» **The problem**: Could you print the items from the line with "To the nearest" through the line with "What is the spread", including both of those lines, and leave out the pictures?

» **Task data**:
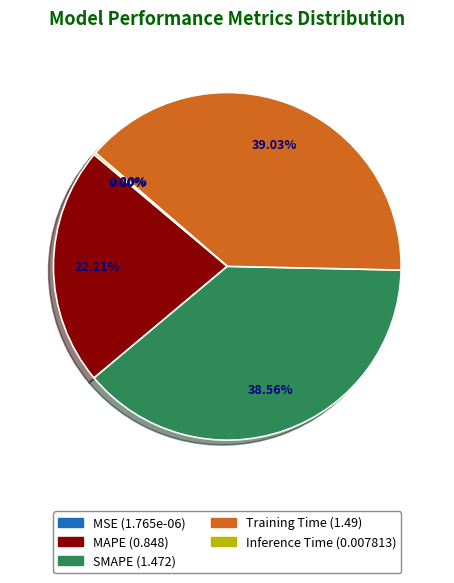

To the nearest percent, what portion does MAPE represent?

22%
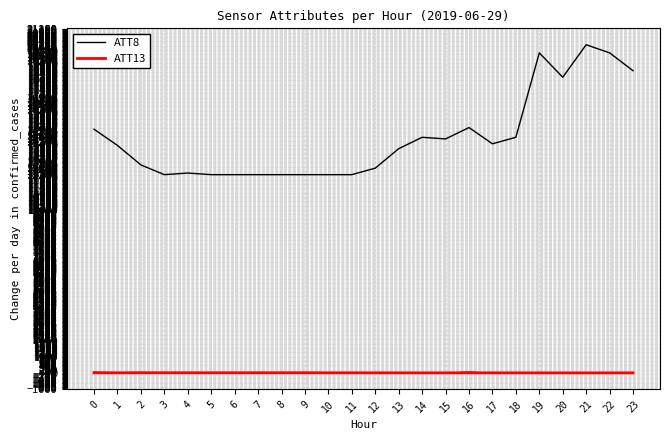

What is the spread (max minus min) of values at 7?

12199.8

...

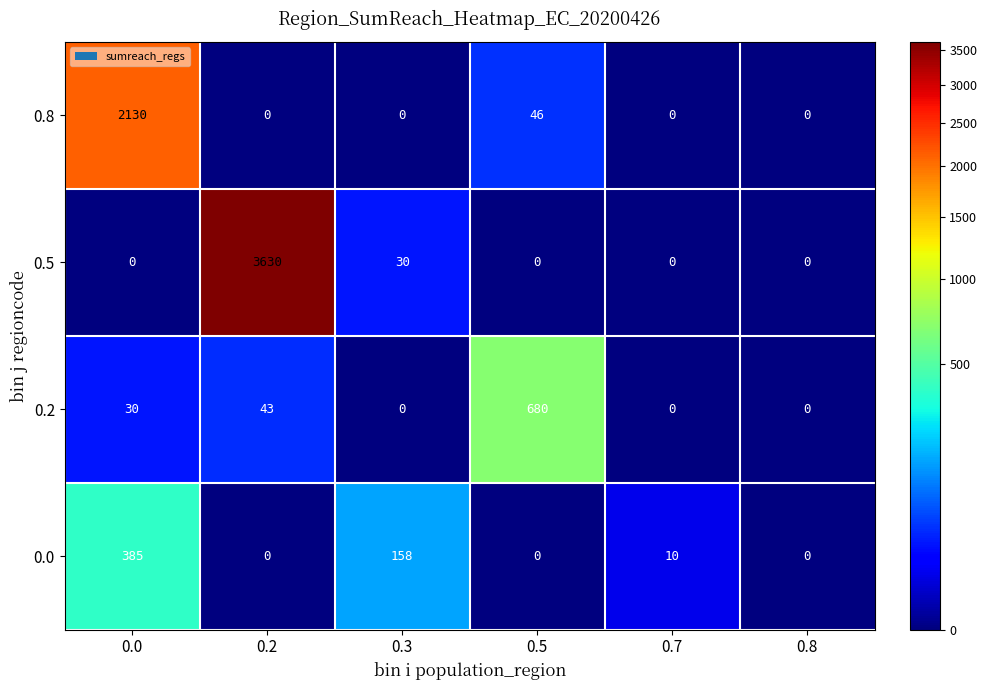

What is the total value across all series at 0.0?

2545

...

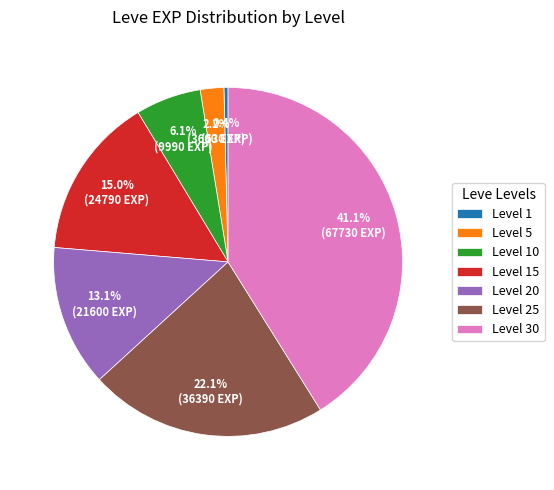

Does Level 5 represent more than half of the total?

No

» **The completed task**:
To the nearest percent, what portion does MAPE represent?

22%

What is the spread (max minus min) of values at 7?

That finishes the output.